Lang, SM; Fleischer, I; Bernhardt, TM; Barnett, RN; Landman, Uzi

Year

2015

Is Peer Reviewed?

Yes

Journal

Journal of Physical Chemistry C
ISSN: 1932-7447
EISSN: 1932-7455

Volume

119

Issue

Page Numbers

10881-10887

DOI

10.1021/jp5106532

Web of Science Id

WOS:000355158400012

Abstract

One of the fundamental biological reactions, the catalytically activated water-splitting, takes place at an inorganic tetra-manganese monocalcium penta-oxygen (Mn4CaO5) cluster which together with its protein ligands forms the oxygen evolution complex (OEC) of the membrane-bound pigment protein photosystem II (13511) of plants, algae, and cyanobacteria. In the first step of a new hierarchical approach to probe fundamental concepts of the water-splitting reactions, we present the gas-phase preparation of an isolated tetra-manganese oxide cluster ion, Mn4O4+, as a simplified model of the OEC. Reactivity studies with (D2O)-O-16 and (H2O)-O-18 in a gas-phase ion trap experiment reveal the exchange of the oxygen atoms of the cluster with water oxygen atoms.
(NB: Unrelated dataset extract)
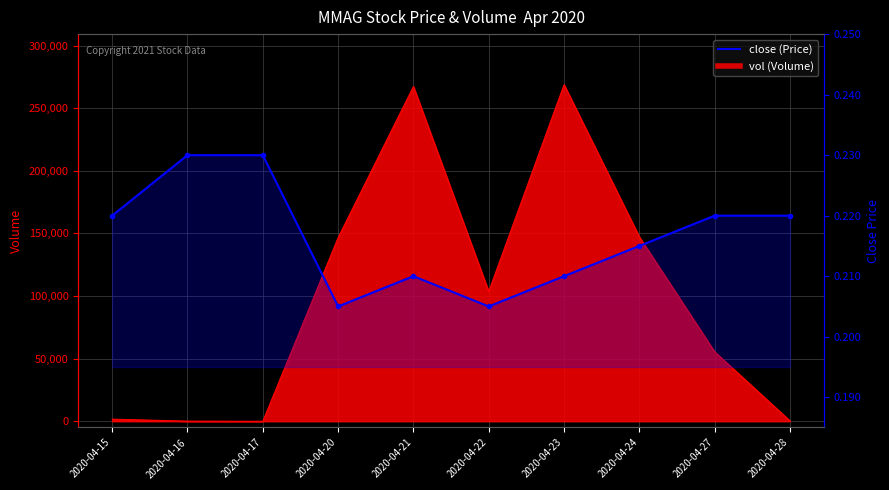

Which label corresponds to the smallest value in the chart?

2020-04-20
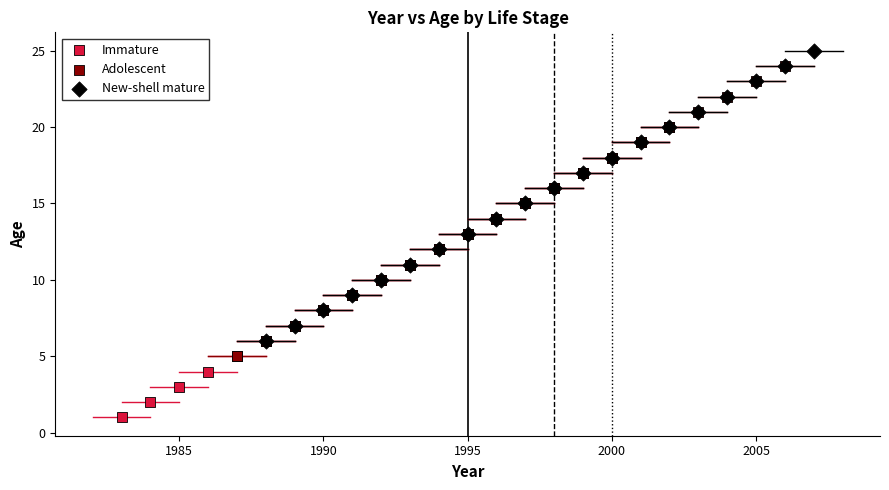

Which series contains the lowest Y value?

Immature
This provides direct experimental evidence for the ability of Mn4O4+ to dissociate water via hydroxylation of the oxo-bridges. The rate of oxygen exchange in the free cluster agrees well with the conversion rate of substrate water to O-2 in photosystem II, thus supporting the involvement of bridging oxygen atoms in this process. First-principles spin density functional theory calculations reveal the molecular mechanism of the water deprotonation and oxo-bridge exchange.